How do those factors net out? No one really knows. Chapter 5 of my 2016 book with Sherry Colb, Beating Hearts: Abortion and Animal Rights, addressed a closely related set of questions for the animal rights movement: should people (like me) who wish to see animal exploitation abolished support measures to make the use of animals for food, fiber, and experimentation somewhat less inhumane—for example, by promoting legal mandates for larger cages—on the premise that in so doing they will somewhat mitigate the suffering of the animals? Or should we refuse to cooperate with (or even oppose) such measures, either because we do not want to be complicit in the animals’ suffering or because we think that the small welfare benefits will be outweighed by the public’s increased comfort with consuming, and thus greater demand for, animal products?

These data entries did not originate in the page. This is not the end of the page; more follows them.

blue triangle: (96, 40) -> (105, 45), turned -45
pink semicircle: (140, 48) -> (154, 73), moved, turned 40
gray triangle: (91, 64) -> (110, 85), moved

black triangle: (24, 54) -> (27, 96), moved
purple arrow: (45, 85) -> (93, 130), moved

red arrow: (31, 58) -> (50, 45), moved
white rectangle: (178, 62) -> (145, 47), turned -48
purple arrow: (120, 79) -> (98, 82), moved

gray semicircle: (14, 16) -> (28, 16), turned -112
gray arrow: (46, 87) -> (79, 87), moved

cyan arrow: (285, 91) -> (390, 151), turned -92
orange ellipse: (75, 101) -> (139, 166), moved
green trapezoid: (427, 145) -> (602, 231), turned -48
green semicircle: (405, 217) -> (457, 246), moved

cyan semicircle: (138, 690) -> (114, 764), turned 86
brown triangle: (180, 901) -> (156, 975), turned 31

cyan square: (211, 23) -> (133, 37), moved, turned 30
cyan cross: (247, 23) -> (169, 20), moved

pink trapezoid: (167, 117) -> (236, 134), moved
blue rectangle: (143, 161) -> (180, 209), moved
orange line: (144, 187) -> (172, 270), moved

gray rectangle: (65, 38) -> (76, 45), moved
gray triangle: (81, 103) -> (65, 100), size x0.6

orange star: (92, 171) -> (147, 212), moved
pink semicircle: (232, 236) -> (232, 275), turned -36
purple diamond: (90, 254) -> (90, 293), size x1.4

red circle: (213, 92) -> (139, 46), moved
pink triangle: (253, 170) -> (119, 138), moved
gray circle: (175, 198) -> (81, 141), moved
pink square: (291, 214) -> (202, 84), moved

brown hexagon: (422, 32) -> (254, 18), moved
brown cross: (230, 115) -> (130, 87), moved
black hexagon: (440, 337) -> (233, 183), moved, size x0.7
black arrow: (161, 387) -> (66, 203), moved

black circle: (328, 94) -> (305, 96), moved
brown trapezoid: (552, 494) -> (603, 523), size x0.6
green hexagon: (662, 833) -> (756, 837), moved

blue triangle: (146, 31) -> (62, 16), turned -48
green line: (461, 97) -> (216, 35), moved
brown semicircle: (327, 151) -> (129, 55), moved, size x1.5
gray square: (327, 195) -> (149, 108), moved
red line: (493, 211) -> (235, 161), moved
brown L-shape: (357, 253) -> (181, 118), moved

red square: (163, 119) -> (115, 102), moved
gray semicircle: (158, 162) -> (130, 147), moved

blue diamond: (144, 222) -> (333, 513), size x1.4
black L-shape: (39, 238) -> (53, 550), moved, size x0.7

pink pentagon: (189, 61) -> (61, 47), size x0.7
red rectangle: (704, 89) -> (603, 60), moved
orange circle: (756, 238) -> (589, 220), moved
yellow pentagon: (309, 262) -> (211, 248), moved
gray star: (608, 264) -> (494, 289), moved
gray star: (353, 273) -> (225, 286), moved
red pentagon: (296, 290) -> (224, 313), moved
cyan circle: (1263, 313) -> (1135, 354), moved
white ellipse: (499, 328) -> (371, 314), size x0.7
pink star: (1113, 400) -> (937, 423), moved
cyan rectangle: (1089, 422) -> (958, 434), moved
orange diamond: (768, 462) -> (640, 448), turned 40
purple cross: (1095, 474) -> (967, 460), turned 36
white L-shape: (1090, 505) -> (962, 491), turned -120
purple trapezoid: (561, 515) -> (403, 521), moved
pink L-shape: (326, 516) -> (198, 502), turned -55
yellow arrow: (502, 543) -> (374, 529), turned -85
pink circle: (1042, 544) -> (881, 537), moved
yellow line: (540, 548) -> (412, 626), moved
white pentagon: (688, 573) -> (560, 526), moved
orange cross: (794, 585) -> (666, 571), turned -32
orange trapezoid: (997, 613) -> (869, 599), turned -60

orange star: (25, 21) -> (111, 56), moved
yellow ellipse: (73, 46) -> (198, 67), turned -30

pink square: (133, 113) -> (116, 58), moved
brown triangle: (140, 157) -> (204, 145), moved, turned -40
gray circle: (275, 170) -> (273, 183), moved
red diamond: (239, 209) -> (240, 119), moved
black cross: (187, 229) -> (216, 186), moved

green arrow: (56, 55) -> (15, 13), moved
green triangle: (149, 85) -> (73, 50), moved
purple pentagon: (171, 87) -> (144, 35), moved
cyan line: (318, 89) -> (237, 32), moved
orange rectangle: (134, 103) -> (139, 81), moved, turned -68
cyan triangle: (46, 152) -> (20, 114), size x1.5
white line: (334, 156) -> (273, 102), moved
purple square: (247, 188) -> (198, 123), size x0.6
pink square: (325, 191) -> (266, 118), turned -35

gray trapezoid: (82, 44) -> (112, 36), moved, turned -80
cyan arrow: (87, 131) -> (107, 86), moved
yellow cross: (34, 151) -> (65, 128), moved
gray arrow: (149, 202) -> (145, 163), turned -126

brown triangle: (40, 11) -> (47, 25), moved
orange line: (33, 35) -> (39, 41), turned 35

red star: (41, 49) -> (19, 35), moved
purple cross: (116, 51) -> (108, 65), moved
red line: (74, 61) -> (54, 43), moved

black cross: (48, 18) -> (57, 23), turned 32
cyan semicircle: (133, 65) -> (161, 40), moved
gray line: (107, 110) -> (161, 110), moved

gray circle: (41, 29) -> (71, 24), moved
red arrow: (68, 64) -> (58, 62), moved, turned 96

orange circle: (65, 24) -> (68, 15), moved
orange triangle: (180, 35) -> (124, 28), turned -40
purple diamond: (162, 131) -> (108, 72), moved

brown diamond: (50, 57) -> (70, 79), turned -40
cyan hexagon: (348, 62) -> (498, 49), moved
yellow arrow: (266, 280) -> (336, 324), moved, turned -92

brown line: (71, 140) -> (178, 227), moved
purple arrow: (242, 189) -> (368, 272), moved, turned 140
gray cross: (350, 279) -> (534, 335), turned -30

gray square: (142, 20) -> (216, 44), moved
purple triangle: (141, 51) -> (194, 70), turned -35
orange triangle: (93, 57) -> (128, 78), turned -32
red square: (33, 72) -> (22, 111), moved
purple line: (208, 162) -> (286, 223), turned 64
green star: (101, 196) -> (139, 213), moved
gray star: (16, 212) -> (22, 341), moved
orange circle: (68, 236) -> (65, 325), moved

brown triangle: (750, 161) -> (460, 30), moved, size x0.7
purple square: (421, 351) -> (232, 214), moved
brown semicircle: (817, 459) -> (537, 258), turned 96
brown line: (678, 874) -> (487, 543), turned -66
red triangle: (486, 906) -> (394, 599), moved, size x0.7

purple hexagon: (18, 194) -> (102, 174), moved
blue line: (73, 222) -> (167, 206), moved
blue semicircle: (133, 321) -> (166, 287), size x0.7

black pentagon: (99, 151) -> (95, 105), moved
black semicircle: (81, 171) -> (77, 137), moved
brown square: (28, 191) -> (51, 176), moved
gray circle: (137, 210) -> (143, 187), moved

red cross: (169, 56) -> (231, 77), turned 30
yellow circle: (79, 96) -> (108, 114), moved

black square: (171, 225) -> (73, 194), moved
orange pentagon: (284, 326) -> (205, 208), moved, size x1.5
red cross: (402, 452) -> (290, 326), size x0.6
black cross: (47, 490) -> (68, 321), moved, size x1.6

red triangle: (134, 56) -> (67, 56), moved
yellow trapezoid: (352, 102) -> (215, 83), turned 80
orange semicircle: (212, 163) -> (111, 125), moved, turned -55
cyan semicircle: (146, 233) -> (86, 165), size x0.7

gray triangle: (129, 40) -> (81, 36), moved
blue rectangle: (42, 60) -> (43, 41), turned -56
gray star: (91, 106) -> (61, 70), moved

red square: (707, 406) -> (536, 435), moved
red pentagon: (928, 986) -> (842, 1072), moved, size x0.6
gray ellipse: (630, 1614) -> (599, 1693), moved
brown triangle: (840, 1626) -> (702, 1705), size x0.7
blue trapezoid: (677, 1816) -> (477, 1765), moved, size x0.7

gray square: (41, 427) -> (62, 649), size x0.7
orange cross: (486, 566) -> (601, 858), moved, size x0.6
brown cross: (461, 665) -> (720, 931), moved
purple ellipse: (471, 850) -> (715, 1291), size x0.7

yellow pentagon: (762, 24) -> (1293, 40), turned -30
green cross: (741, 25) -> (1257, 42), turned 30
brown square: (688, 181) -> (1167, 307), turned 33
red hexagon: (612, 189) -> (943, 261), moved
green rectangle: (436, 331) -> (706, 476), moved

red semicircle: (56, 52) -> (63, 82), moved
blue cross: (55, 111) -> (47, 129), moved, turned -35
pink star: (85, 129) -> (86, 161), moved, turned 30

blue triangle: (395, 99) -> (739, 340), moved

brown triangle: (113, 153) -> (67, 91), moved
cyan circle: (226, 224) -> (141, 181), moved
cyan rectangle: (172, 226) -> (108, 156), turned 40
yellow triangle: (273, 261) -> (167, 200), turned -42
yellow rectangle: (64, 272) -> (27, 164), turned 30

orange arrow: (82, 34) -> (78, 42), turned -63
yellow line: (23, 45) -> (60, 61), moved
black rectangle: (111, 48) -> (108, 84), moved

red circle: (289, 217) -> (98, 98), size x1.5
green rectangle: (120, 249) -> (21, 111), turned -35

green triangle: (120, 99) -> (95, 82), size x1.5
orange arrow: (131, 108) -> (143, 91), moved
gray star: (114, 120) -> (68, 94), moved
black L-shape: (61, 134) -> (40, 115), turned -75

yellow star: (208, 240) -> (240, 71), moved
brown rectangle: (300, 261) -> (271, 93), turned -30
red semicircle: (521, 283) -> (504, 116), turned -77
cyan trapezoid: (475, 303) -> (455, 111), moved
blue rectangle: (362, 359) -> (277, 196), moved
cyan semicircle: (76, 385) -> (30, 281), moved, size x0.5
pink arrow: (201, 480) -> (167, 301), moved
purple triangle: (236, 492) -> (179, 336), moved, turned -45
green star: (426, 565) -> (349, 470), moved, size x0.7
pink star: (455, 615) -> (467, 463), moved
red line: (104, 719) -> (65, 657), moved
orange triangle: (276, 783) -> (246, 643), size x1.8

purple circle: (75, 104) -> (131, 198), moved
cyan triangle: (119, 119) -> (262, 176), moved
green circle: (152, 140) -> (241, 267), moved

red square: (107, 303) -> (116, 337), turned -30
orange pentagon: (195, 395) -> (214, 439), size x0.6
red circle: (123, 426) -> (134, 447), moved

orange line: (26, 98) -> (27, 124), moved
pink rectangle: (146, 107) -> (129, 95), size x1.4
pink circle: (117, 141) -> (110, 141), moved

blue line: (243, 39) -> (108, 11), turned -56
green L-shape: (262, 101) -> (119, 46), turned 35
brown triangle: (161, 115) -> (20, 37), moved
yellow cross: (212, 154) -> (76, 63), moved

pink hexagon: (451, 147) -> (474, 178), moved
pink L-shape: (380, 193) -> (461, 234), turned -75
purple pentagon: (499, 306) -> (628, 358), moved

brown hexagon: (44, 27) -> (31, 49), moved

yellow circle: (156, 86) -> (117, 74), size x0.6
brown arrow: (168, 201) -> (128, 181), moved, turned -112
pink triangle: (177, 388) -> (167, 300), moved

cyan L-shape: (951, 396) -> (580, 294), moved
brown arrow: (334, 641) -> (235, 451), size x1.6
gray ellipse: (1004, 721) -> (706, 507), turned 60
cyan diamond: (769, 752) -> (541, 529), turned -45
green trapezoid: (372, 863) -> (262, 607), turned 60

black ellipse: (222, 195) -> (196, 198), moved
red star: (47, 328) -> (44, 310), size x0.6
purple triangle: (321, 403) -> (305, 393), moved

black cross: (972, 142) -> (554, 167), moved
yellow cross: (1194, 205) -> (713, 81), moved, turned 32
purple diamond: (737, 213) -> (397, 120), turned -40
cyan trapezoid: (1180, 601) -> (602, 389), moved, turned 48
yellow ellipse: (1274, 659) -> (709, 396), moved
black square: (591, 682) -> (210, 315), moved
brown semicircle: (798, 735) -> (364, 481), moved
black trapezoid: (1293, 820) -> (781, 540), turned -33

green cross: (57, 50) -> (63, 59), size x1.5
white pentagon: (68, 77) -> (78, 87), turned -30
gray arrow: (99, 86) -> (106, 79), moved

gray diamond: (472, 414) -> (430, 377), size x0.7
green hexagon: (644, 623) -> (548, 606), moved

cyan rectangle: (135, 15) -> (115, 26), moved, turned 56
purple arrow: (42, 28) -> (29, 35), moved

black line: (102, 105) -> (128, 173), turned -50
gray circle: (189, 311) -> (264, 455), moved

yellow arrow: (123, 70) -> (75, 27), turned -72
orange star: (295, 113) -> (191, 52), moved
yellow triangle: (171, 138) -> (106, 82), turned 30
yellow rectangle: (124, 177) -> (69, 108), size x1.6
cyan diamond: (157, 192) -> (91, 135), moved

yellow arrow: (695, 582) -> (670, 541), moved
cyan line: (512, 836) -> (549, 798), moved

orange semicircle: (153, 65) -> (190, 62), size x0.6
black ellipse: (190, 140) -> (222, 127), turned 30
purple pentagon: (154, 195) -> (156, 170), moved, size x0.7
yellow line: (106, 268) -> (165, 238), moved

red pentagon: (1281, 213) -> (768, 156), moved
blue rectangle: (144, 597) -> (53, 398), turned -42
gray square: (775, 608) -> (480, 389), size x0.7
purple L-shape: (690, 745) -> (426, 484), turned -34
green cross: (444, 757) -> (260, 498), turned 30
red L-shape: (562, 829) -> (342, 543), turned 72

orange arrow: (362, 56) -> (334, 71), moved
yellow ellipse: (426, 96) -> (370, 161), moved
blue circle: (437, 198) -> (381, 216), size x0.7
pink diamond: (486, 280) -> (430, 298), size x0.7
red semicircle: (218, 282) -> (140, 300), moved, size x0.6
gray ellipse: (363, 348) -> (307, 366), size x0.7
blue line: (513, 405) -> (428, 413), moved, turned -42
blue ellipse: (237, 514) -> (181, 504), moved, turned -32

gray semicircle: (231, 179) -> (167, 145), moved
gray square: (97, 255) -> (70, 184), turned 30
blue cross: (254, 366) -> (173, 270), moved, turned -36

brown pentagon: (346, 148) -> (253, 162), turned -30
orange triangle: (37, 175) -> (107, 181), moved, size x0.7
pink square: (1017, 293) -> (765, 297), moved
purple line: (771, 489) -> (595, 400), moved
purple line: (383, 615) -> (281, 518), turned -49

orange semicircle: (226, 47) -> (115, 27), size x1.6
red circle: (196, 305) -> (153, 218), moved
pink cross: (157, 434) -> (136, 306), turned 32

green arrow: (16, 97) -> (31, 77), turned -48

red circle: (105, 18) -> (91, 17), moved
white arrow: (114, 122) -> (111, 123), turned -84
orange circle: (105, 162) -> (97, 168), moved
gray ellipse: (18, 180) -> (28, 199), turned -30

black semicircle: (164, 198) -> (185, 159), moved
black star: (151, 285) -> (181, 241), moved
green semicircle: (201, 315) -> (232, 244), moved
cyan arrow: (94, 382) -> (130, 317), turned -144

There are no easy answers. After surveying a number of reform movements throughout history, we concluded that it is almost impossible to predict whether meliorative measures will serve as a gateway to more meaningful improvement or as a brake on public concern that saps the strength of a movement for radical change.
Still, one might think the answer is clearer for deontologists: if you have a principled objection to a practice, you do not participate in it, full stop. Yet while one can state that notion in the abstract, its implications are not obvious.
What counts as complicity? If a pharmaceutical company cannot supply drugs that can be used for executions, can a public utility provide electricity to a prison on a night it is performing an electrocution? Is one complicit even by witnessing an execution? Recent Supreme Court cases involving objections to providing insurance that could fund certain forms of contraception deemed equivalent to abortion and to providing services for same-sex marriages reveal deep divisions over what counts as a permissible complicity-based objection.
That’s as a legal matter. As a moral matter, death penalty abolitionists must each make their own decision whether and, if so, how, to proceed. As matters stand, those who decide for principled or pragmatic reasons not to engage with the cruelty of the methods by which the government executes people have no shortage of targets for their activist energy—including, not least, racial bias and the disturbing tendency of the American “machinery of death” to ensnare the innocent along with the guilty.